I told him about the letters. All three of them. The one under the door, the one in my coat pocket at the market, and the one on my pillow the night Ari arrived. I described the handwriting, the wording, the escalating access. I told him I’d kept the last two and where they were.

I watched his face while I talked.

Ryland’s default was control. He didn’t let things show easily. But as I laid out the third letter’s content, something in that careful composure cracked just slightly at the edges.

Not into panic. Into something harder and colder and far more deliberate.

When I finished, he was quiet for a moment.

"Why didn’t you tell me sooner?" he asked.

His voice was even, but the evenness was doing some work.

"Because I can handle things," I said. "I’ve been handling things my whole life."

"Lyra..."

"I didn’t want to walk into this pack with nothing and immediately need rescuing.
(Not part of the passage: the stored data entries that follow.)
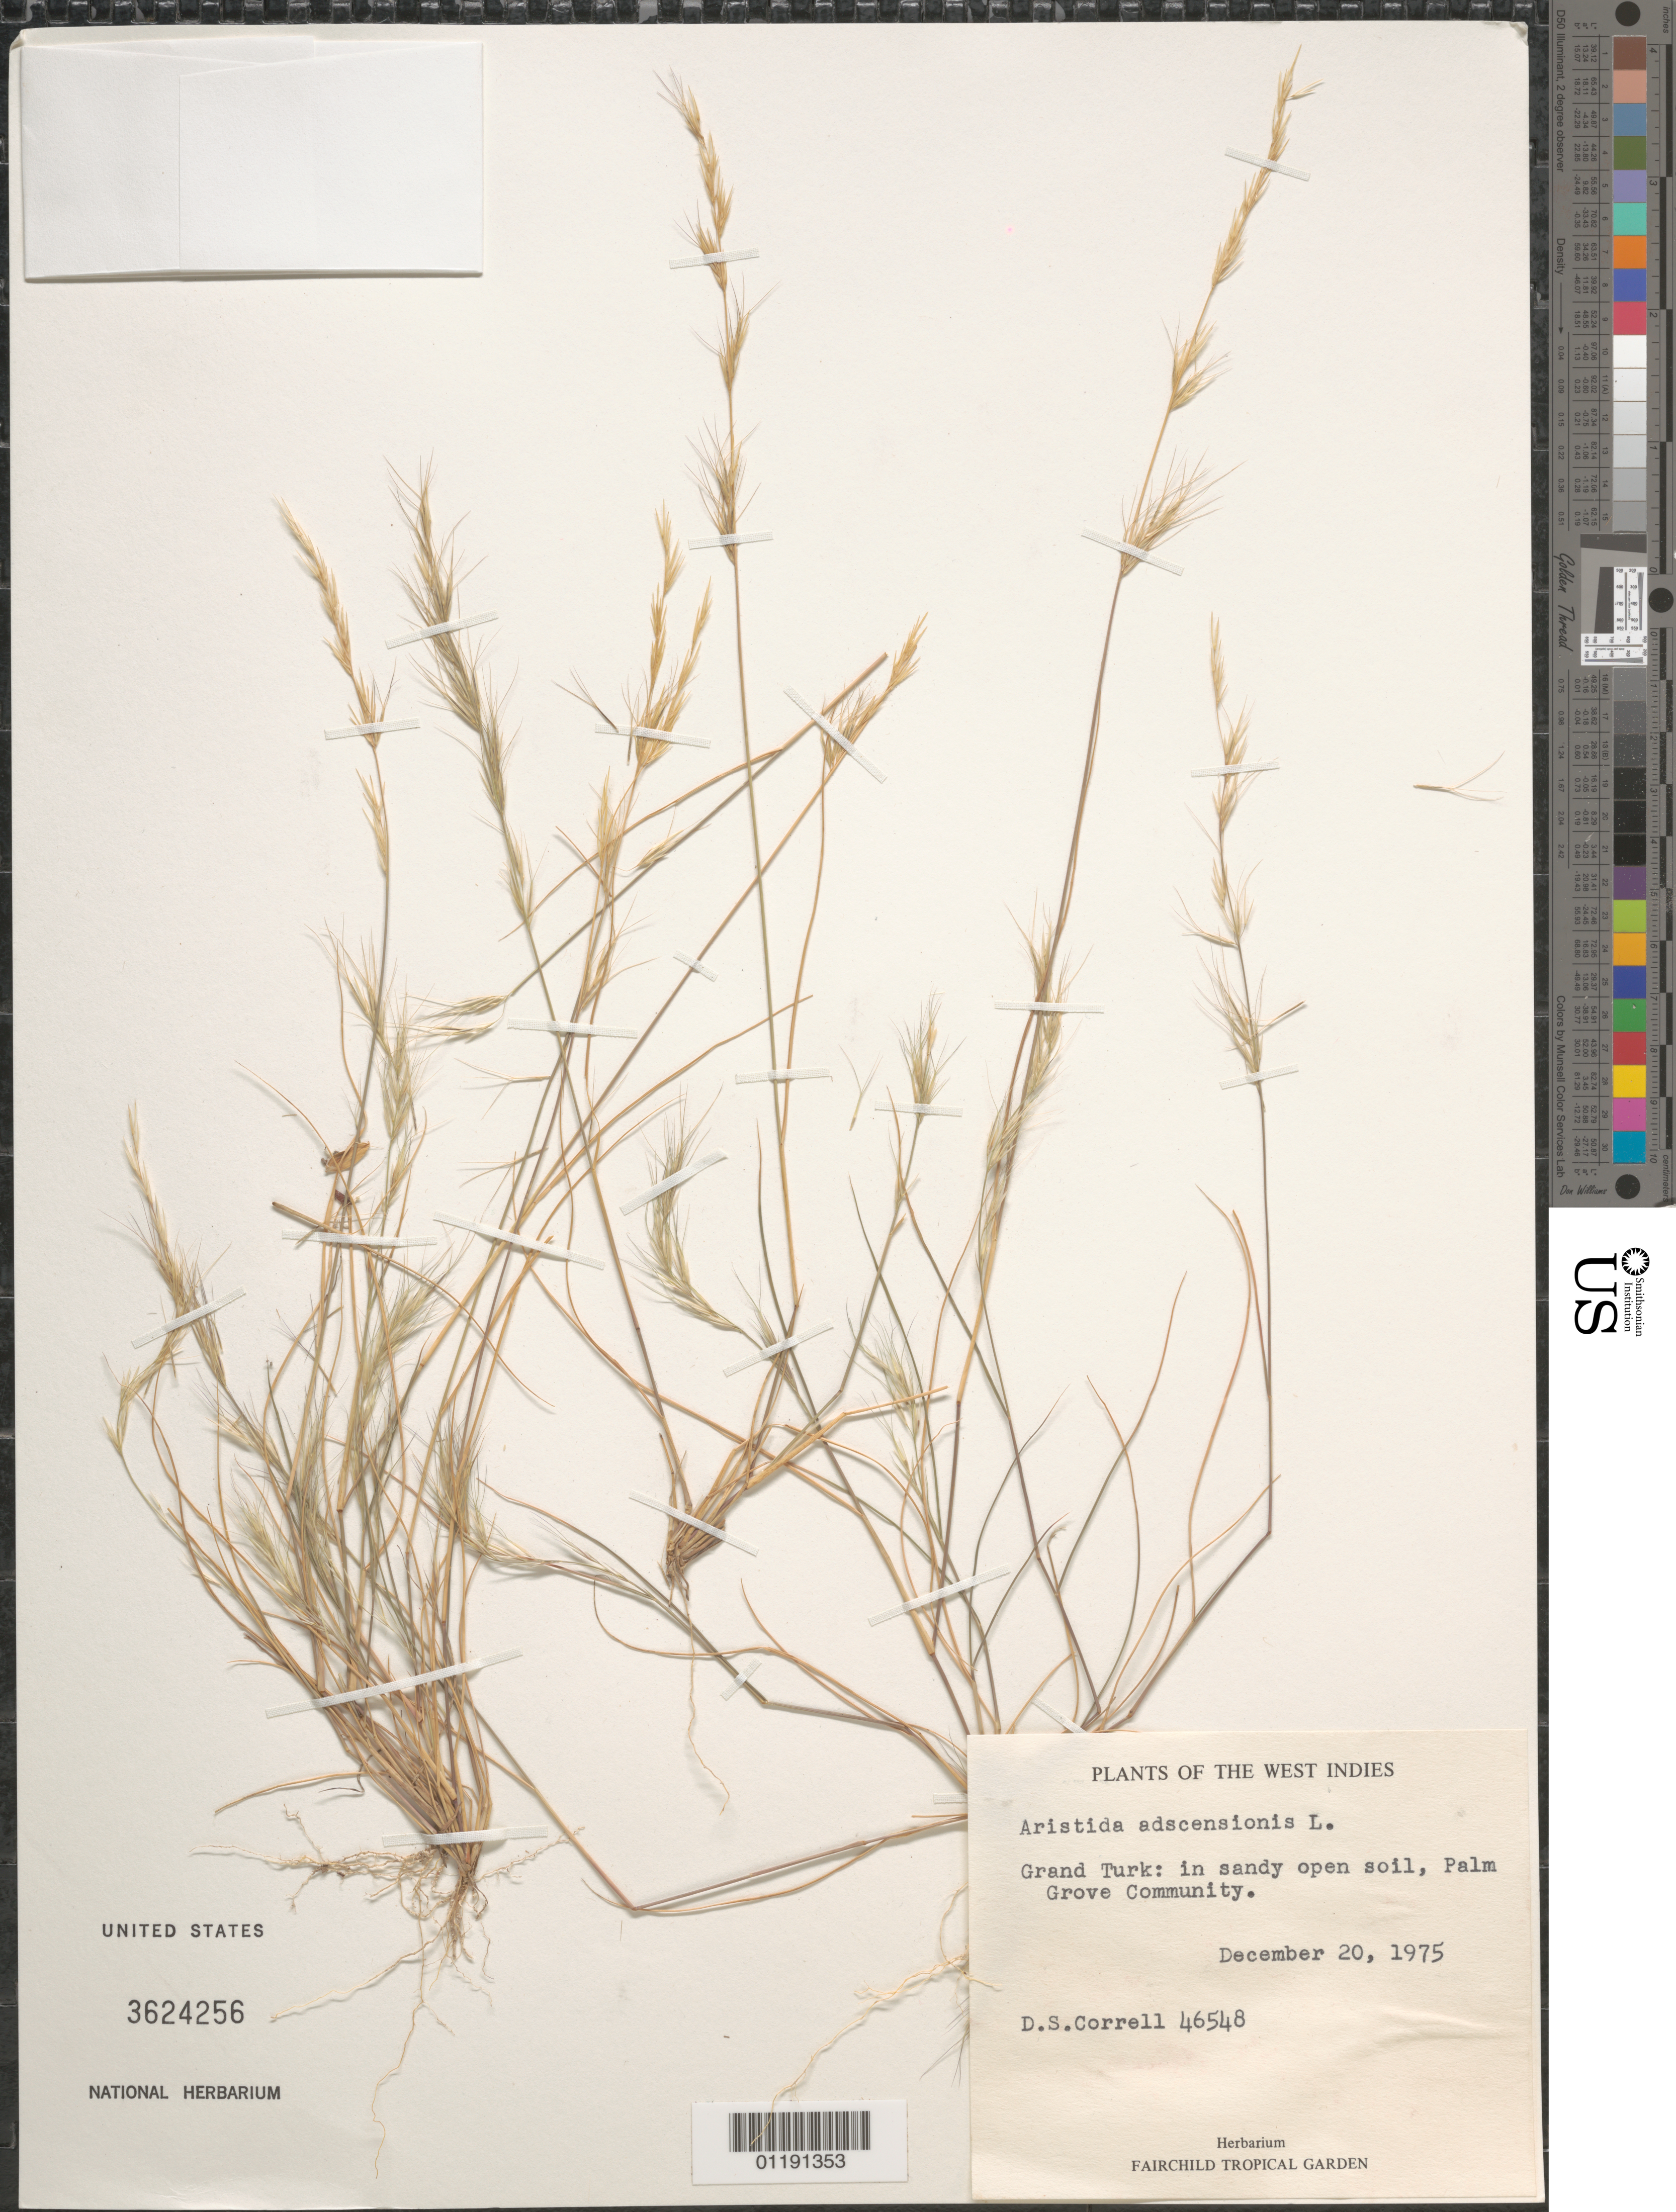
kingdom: Plantae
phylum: Tracheophyta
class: Liliopsida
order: Poales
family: Poaceae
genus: Aristida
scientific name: Aristida adscensionis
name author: L.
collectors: D. S. Correll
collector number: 46548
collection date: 1975-12-20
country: Bahamas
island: Grand Turk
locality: In sandy open soil, Palm Grove Community.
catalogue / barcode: US 3624256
I’ve been trying to build something here, some credibility, some ground to stand on. Coming to you with anonymous letters in my first week felt like... "

I stopped.

"It felt like proving everyone right. The ones who said I didn’t belong."

Ryland looked at me for a long moment. He didn’t argue. He didn’t point out all the reasons I was wrong. He just looked at me the way he did when he was really listening.

"You don’t have to handle everything alone anymore," he said quietly. "That’s the whole point of a mate."

I opened my mouth. Nothing came out.

The words landed somewhere I hadn’t prepared for, somewhere under the part of me that had been managing and calculating and holding things together for so long that doing it had started to feel like just how I existed. It didn’t feel like a strategy anymore. It felt like breathing. Like the only way I knew how to be.

And he was saying I didn’t have to.

I didn’t know what to do with that. I genuinely didn’t have a response ready, which almost never happened to me, and the silence stretched long enough that I knew he noticed.

He didn’t fill it. He just waited, the way he always did, and let me have the space.

"I’ll get you the letters tomorrow," I finally said. It wasn’t a real response. He knew that. I knew that. But it was what I had.

"Tomorrow," he agreed.

He reached over and rested his hand over mine on the stone railing. Not a big gesture.

Just present. Warm.

I looked out at the dark garden and didn’t move my hand.

Below us somewhere, Ari was still in the hall, and Tyran Thorn was still in the building, and someone or perhaps a group of unknown people doesn’t want me here.

But for this moment, in the cool night air with Ryland’s hand over mine, I let that be tomorrow’s problem.